Powerful remastered version of Salvador Dali’s Christ of Saint John of the Cross


Trashed is a  stunning and emotionally powerful remastered version of Salvador Dali’s Christ of Saint John of the Cross.

This piece was originally produced for a California art show requesting that artists take an original “master” piece of art and then re-envision it to give it a new meaning. In other words, to create a parody. The juror for the show evaluated the original artwork and compared it to the new version to see if there was new meaning and remastery – and Brian’s Trashed was approved for the show. Many viewers commented on the meaning and power shown by combining the purity of Christ with human garbage.

Salvador Dali is known more for his surreal art and many are surprised to learn he also created some “normal” art. Christ of Saint John of the Cross is one of those pieces. It shows Christ on the cross in heaven. Below is a tranquil scene of a clear and still blue lake. In the front are fishermen with their boats. It is an inspirational scene of what we dream Christ and the world should be like.
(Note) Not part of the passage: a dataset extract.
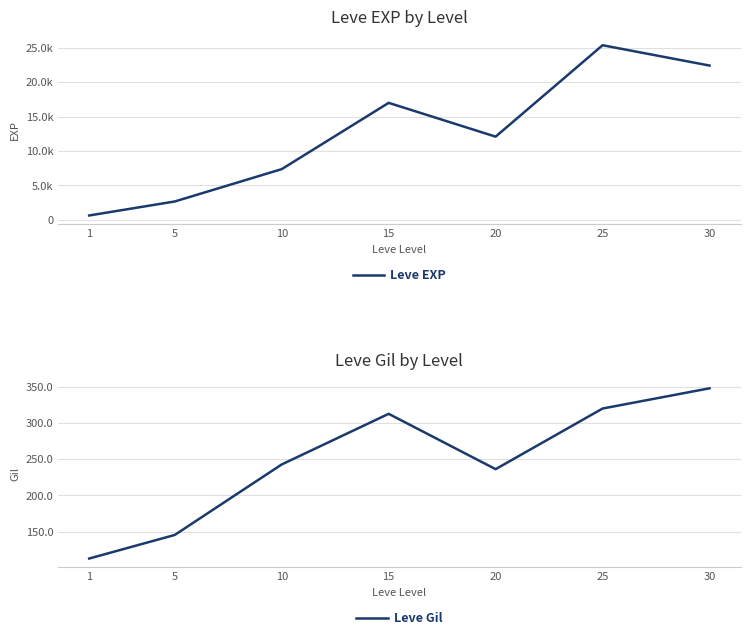

What is the value of the Leve EXP point at the 5th from the left?

12093.0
Christ of Saint John of the Cross

Brian has reworked this piece to give it an entirely different context and meaning. The cross is descending into the earth, instead of floating in heaven. This shows a closer connection between God and the world. The cross was originally planted in the earth. The new version has the connection between cross and earth, but with it visually being distant and unclear, like the end of a rainbow. The cross is thus planted in the entire earth instead of a single identifiable location.
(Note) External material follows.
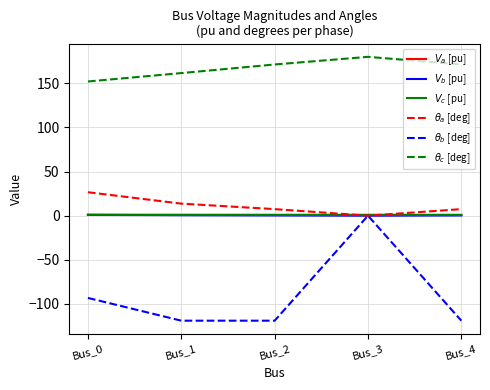

At which category is the sum across all series the highest?

Bus_3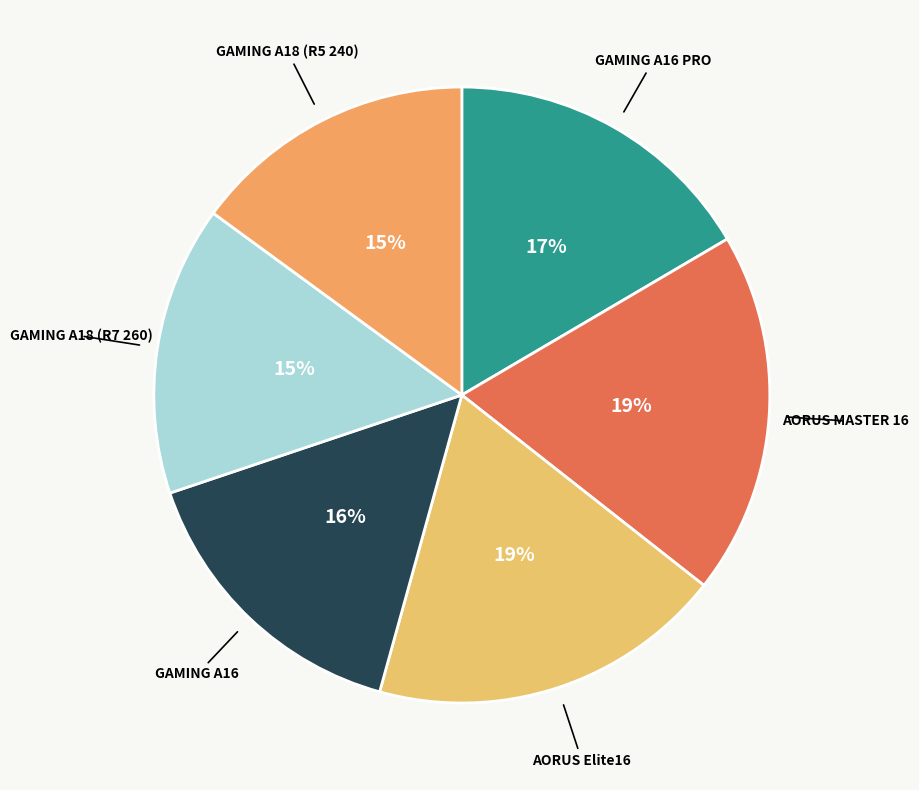

Is there a majority slice in this chart?

No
Below Jesus is a garbage pile spoiling the scene. There are discarded everyday items. A used condom wrapper. An old button promoting the Rolling Stones song Sympathy for the Devil. For as far as one can see there is trash and abuse of the planet.

In Genesis 1:26 God said man was given dominion over the earth.

But what have we done with this honor?  Have we respected God? Jesus? The earth?

What does God or Jesus think of what we have done?

Jesus died for people’s sins. In Trashed he is seen looking down on what he died for.

This new imagery is powerful and reminder that we can do better, much better, to preserve the world, to enjoy its beauty, and to provide responsible dominion over this creation.